Recall that ${y}_{1}$ is just the equilibrium position and any position can be set to be the point $y=0.00\text{m}\text{.}$ So let’s set ${y}_{1}$ to $y=0.00\phantom{\rule{0ex}{0ex}}\text{m}\text{.}$ The net force then becomes

$$\begin{array}{ccc}\hfill {F}_{\text{net}}& =\hfill & \text{\u2212}ky;\hfill \\ \\ \\ \hfill m\frac{{d}^{2}y}{d{t}^{2}}& =\hfill & \text{\u2212}ky.\hfill \end{array}$$

This is just what we found previously for a horizontally sliding mass on a spring. The constant force of gravity only served to shift the equilibrium location of the mass. Therefore, the solution should be the same form as for a block on a horizontal spring, $y\left(t\right)=A\text{cos}\left(\omega t+\varphi \right).$ The equations for the velocity and the acceleration also have the same form as for the horizontal case. Note that the inclusion of the phase shift means that the motion can actually be modeled using either a cosine or a sine function, since these two functions only differ by a phase shift.
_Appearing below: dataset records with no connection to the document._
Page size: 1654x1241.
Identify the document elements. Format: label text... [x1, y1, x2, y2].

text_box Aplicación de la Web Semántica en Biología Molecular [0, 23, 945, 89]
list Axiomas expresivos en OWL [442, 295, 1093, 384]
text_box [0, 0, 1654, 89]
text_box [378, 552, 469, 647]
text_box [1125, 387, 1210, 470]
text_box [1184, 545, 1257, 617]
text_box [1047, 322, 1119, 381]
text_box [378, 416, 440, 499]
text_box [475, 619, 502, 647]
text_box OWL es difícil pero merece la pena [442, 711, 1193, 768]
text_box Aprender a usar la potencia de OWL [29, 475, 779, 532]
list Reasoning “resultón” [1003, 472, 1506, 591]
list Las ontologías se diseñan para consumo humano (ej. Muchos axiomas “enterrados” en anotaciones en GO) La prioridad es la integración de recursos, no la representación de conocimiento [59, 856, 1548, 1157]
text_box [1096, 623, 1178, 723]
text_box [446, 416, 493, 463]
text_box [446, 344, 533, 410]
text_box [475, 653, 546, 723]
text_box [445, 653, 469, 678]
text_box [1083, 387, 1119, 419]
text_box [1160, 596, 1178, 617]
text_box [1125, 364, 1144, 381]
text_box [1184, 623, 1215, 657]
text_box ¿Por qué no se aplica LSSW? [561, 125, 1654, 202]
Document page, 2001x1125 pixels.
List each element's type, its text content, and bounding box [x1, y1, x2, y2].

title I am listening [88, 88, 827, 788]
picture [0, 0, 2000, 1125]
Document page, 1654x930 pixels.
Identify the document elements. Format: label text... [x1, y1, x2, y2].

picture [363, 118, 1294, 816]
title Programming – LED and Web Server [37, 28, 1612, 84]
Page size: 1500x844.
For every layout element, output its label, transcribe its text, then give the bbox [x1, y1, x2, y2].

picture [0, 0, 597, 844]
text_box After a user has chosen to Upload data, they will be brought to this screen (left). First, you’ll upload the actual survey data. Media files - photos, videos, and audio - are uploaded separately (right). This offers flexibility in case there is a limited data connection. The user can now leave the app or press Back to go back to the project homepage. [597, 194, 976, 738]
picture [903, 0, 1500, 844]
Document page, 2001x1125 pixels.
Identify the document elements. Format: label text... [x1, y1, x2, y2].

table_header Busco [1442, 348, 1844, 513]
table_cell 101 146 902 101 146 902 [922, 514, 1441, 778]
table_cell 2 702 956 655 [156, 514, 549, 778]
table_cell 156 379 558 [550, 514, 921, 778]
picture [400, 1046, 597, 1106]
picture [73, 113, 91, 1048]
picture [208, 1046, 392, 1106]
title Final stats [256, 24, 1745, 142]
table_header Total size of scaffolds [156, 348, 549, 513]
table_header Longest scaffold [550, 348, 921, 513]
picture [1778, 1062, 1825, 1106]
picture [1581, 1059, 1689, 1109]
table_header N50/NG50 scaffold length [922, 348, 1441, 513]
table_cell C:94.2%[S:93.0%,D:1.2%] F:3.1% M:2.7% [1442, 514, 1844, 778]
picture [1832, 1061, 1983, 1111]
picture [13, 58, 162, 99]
Figure 15.10 Graphs of *y*(*t*), *v*(*t*), and *a*(*t*) versus *t* for the motion of an object on a vertical spring. The net force on the object can be described by Hooke’s law, so the object undergoes SHM. Note that the initial position has the vertical displacement at its maximum value *A*; *v* is initially zero and then negative as the object moves down; the initial acceleration is negative, back toward the equilibrium position and becomes zero at that point.